In the entries below, find the line with "Figure 1. ( a" and the line with "Fig. 10. Modelled"; copy them and every line between them exactly, but not the pictures.

» INFORMATION SUPPLIED
BEGIN
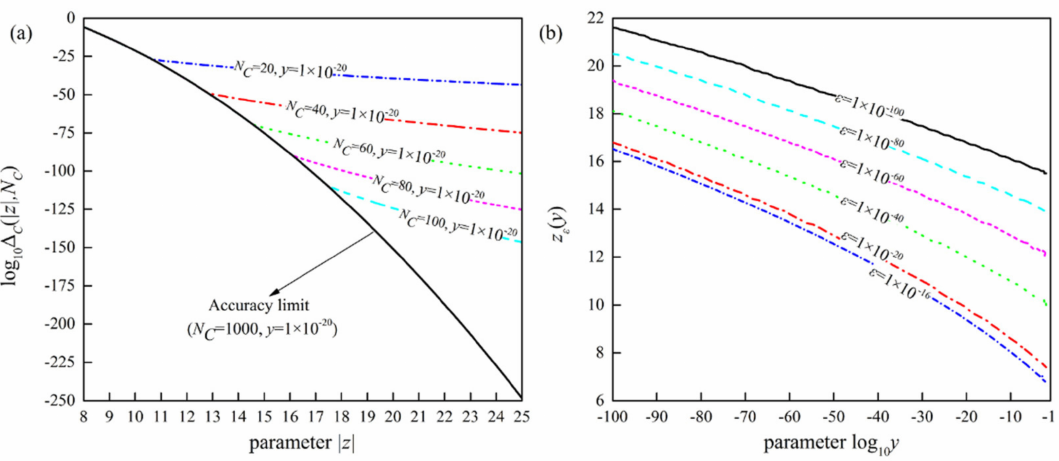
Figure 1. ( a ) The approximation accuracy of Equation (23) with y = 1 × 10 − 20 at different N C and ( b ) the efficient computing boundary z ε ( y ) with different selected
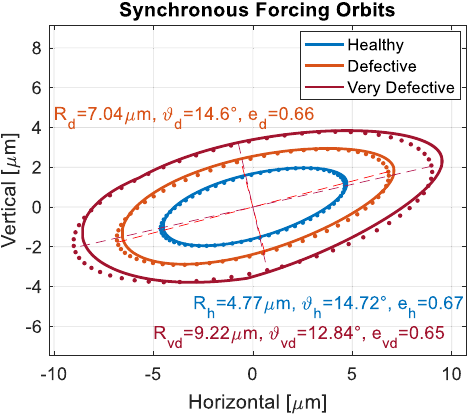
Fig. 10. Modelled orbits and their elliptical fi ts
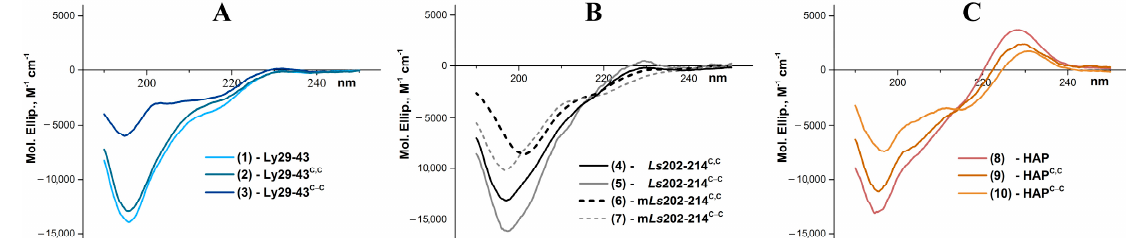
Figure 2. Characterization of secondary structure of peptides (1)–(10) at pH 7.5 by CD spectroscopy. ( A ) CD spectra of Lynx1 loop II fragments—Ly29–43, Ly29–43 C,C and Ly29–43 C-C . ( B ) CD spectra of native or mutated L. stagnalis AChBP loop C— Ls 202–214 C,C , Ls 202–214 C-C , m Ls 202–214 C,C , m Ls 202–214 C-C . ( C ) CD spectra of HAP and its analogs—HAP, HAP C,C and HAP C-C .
END
BEGIN
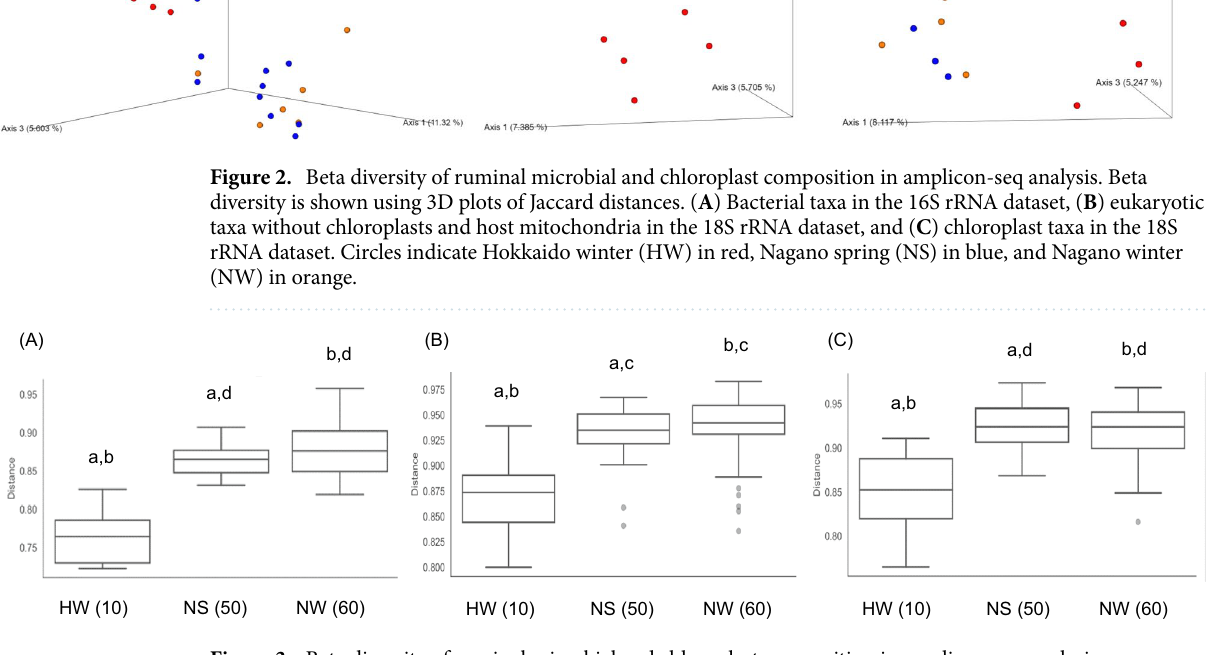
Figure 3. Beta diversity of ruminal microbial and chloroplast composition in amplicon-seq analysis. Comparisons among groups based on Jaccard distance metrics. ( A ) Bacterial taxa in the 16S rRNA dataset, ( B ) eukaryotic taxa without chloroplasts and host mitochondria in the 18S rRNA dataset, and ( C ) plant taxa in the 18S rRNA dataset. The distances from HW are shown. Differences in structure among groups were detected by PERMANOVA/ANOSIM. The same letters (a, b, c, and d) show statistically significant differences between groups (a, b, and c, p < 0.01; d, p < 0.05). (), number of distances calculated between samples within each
END
» RESPONSE TO THE TASK
Figure 1. ( a ) The approximation accuracy of Equation (23) with y = 1 × 10 − 20 at different N C and ( b ) the efficient computing boundary z ε ( y ) with different selected
Fig. 10. Modelled orbits and their elliptical fi ts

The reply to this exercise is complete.